Is Gini coefficient a good metric for measuring predictive model performance on highly imbalanced data

Question

I am evaluating a Credit Risk model that predicts the estimated likelihood of customers defaulting on their mortgage accounts. The model is a Logistic Regression estimator and was built by another team. They use the Gini metric to measure the performance of the model. They achieved 87%. Upon evaluation, I found that the recall was 51% whilst the error rate of the non rare event class (do not default) was 0.9%. Am I correct in thinking that the Gini is actually a misleading metric in this case because it doesn't really show the extremely poor predictive performance of the rare event class? I have questioned them about this and tried to recommend them to use precision/recall metrics as well as confusion matrices and a precision-recall trade-off graph but they quickly dismissed me.

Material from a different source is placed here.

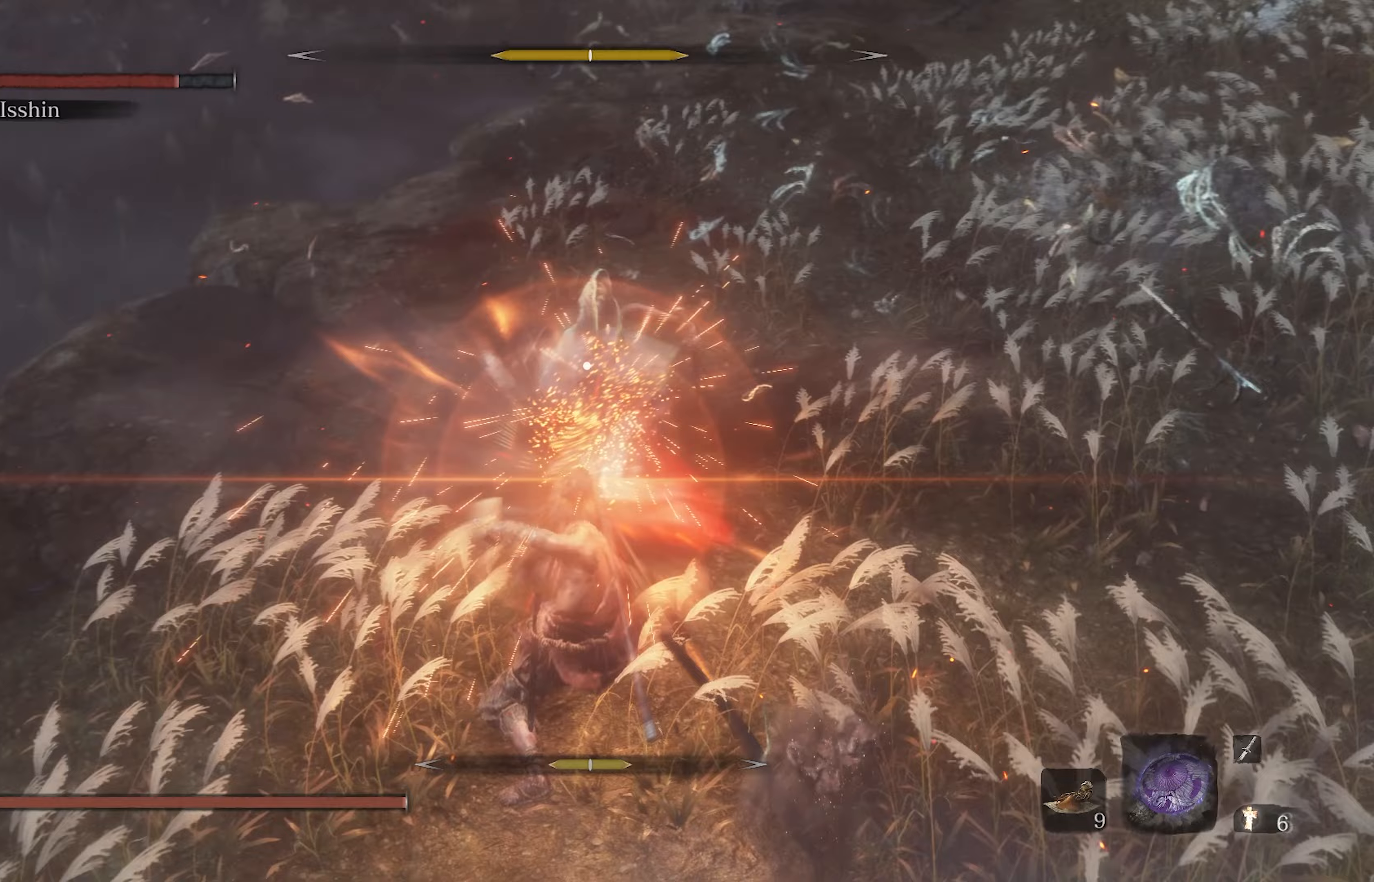
{"buttons": [], "left_stick": "center", "right_stick": "center", "events": [[17, "L1", "up"]]}
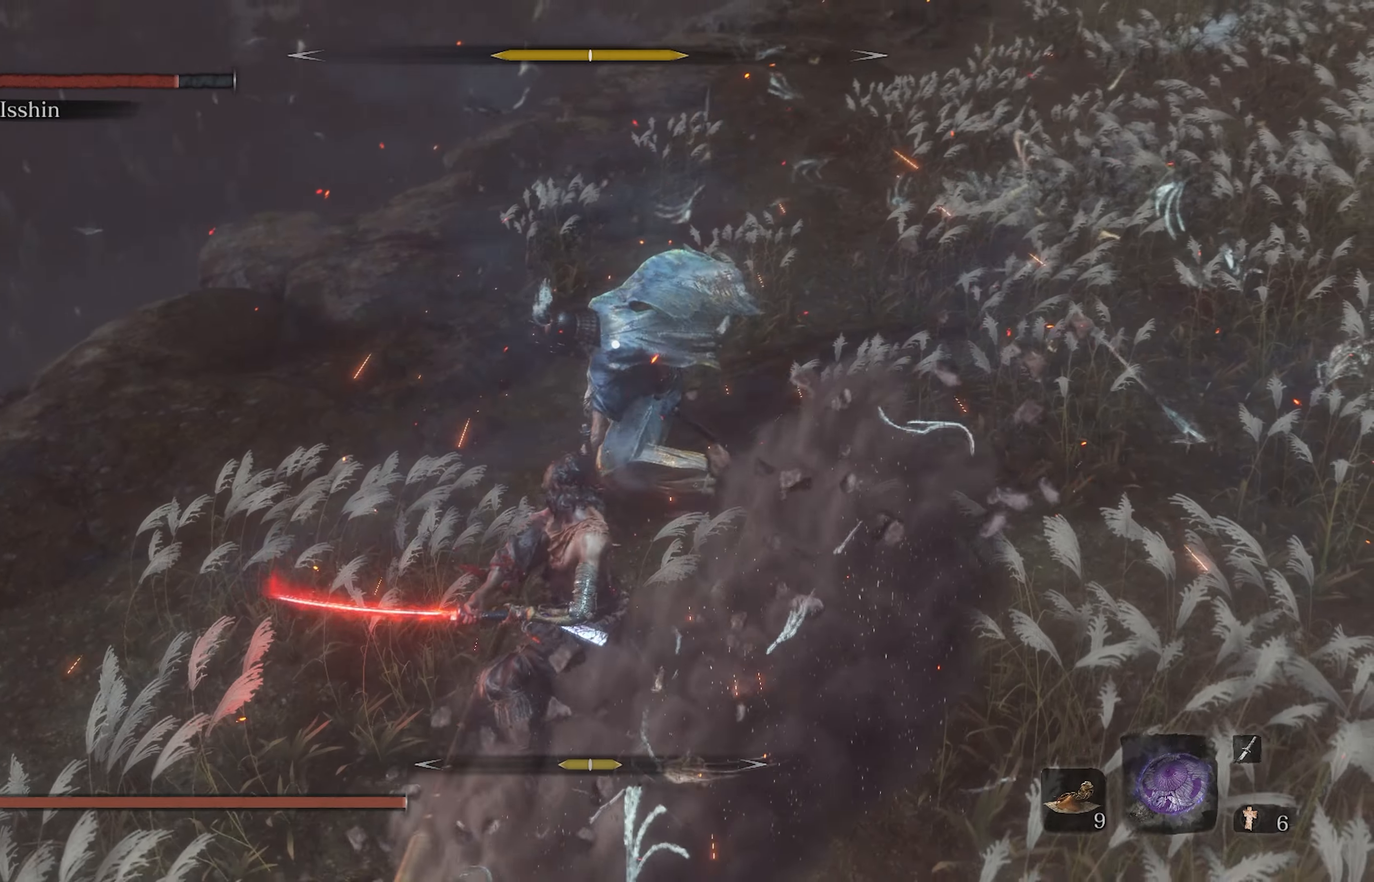
{"buttons": ["R1"], "left_stick": "center", "right_stick": "center", "events": [[117, "L1", "down"], [350, "L1", "up"], [417, "R1", "down"]]}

Any advice would be much appreciated.

Answer 1

The Gini Coefficient can also be expressed in terms of the area under the ROC curve (AUC): G = 2*AUC -1 link. The ROC curve, on the other hand, is influenced by class imbalance through the false positive rate FP/(FP+TN). If the number of negatives is a lot larger, this could be a potential issue.

In short, the Gini Coefficient has similar pros and cons as the AUC ROC metric.

Answer 2

Gini coefficient shouldn't be to my understanding a bad mertric for imbalanced classification, because it is related to AUC, which works just fine. Maybe it was gini impurity not coefficient. Check your AUC of the predictions once. Also Area under the PR curve is a better metric for imbalanced classification than AUC, maybe you should see that too.

Answer 3

Credit models do not do a great job of predicting individual defaults, and the error rates are usually high. That is, a fairly high proportion of dubious borrowers do not default. One can always reduce this proportion by making the cutoff more generous, so that only the worst borrowers are left in the "bad" pool; but the necessary tradeoff is that more borrowers must be put into the "good" pool, so more defaults occur in the "good" pool.

The Gini (or the roughly equivalent AUC) is a reasonable tool for assessing the performance of the model across the whole range of credit cutoffs, but in practice this is not usually what we want. We really want to make our lending business profitable, which means we have to consider how much profit we make from good mortgages and how much we lose from defaults. The best model is the one that gives the best tradeoff between these. This has nothing to do with our success at predicting individual defaults, which is why the Gini is not really useful.

Because the costs and profit numbers are specific to each lender, it is quite possible that Model A will work better than Model B for one lender, while Model B will work better than Model A for another lender. There is no model that is best for every lender.